The entire line was made up of divine, royal-looking dresses and coats in addition to one fierce, gold pantsuit.

Using the digital scanning and laser printing techniques, McQueen employed Hieronymus Bosch’s “The Garden of Earthly Delights” on one top, Byzantine motifs on another, images of saints pulled from frescoes in a dress, and angels photographed from bas-reliefs in a gown.

His spectacular dresses referenced art masterpieces such as Hieronymous Bosch's "The Garden of Earthly Delights."
Also northern European saints, including St. George and St. Nicholas, were incorporated into some of his gowns.

Sandals wreathed in gilded roses matched the salon’s ornate decoration, while the mirrors reflected the models’ golden feather Mohawks. The intense workmanship was of couture quality, which is the way Mr. McQueen had been moving his signature line.


In this 16-piece collection Alexander — Lee — McQueen showed his sensitivity to history, his powers of research, his imagination, his technical skills and his love of women, often misinterpreted or misunderstood, but here evident in every fold and feather.

So whimsical and delicate.
The lighter, romantic side of the designer’s nature shone through, too, in a smoke-grey and silver silk jacquard “angel” gown with gold-feathered “wings” on the shoulder, a long, split skirt revealing a cloud of silk chiffon; and in a regal, full-sleeved gown in cream duchesse satin and silk chiffon, worked with gold thread. The model looked like a medieval queen.

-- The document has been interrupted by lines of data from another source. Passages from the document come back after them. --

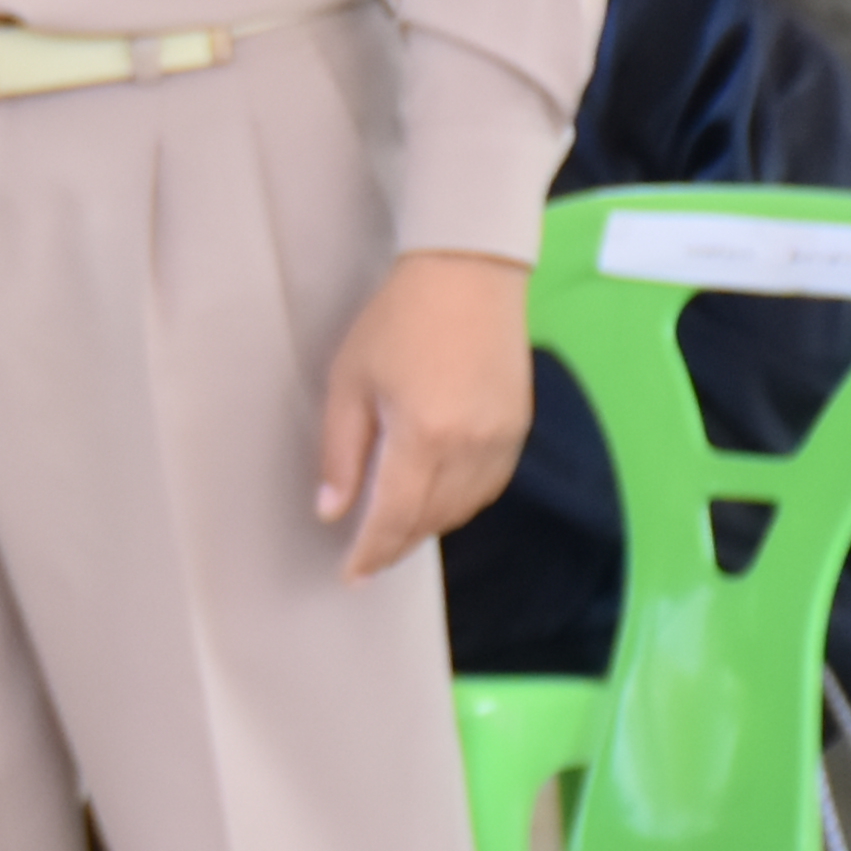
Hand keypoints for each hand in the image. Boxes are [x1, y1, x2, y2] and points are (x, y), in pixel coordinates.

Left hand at [314, 250, 534, 581]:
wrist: (468, 275)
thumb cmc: (397, 320)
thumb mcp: (350, 381)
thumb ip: (341, 452)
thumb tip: (332, 511)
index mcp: (424, 436)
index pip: (395, 516)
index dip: (372, 551)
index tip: (351, 576)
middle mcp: (470, 448)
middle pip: (431, 519)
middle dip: (397, 543)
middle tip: (368, 555)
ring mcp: (502, 441)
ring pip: (463, 509)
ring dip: (428, 525)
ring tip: (396, 527)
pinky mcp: (519, 429)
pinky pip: (488, 486)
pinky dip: (459, 502)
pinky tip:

The closing look was breathtaking and felt like a glimpse of heaven. As the final model appeared in the high-collared, long jacket handcrafted from gold feathers and worn over a white tulle skirt scattered with gold embroidery, an aide whispered: “There is no more.”
“Each piece is unique, as was he,” concluded the moving show notes.

Alexander McQueen's last collection, featured 16 looks, including a cape-dress embroidered with golden dragons and hand-carved, gilded shoes.
In the words of Jess Cartner-Morley from the Guardian UK
‘All hail the last emperor. Long live McQueen!!!’
The presentations, which would have been made in McQueen’s favourite venue, the opulent La Conciergerie, had he lived, were instead staged in the Hôtel de Clermont-Tonnerre. This 18th-century hotel particulièr is the family headquarters of PPR SA, the luxury French conglomerate which, through its ownership of the Gucci Group, has a 51 per cent stake in the Alexander McQueen label.
Music ~ The sombre music, sung by the German coloratura soprano, Simone Kermes, included Dido’s Lament from Purcell’s Dido and Aeneas, intensifing the solemnity of the occasion.